+++ Supplied records +++
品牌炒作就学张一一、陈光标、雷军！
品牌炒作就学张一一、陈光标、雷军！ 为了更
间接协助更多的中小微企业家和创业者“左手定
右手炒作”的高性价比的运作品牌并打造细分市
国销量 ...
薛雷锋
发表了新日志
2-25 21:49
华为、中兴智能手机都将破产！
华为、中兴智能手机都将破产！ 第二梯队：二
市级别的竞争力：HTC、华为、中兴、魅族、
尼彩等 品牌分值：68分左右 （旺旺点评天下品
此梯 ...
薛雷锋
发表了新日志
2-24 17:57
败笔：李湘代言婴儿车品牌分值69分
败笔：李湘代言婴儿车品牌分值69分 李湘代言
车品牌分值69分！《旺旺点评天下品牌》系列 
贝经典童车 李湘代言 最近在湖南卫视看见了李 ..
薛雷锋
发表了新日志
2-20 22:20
+++
■ Work required: Everything in the data above must be reproduced exactly.

■ Worked solution:
品牌炒作就学张一一、陈光标、雷军！
品牌炒作就学张一一、陈光标、雷军！ 为了更
间接协助更多的中小微企业家和创业者“左手定
右手炒作”的高性价比的运作品牌并打造细分市
国销量 ...
薛雷锋
发表了新日志
2-25 21:49
华为、中兴智能手机都将破产！
华为、中兴智能手机都将破产！ 第二梯队：二
市级别的竞争力：HTC、华为、中兴、魅族、
尼彩等 品牌分值：68分左右 （旺旺点评天下品
此梯 ...
薛雷锋
发表了新日志
2-24 17:57
败笔：李湘代言婴儿车品牌分值69分
败笔：李湘代言婴儿车品牌分值69分 李湘代言
车品牌分值69分！《旺旺点评天下品牌》系列 
贝经典童车 李湘代言 最近在湖南卫视看见了李 ..
薛雷锋
发表了新日志
2-20 22:20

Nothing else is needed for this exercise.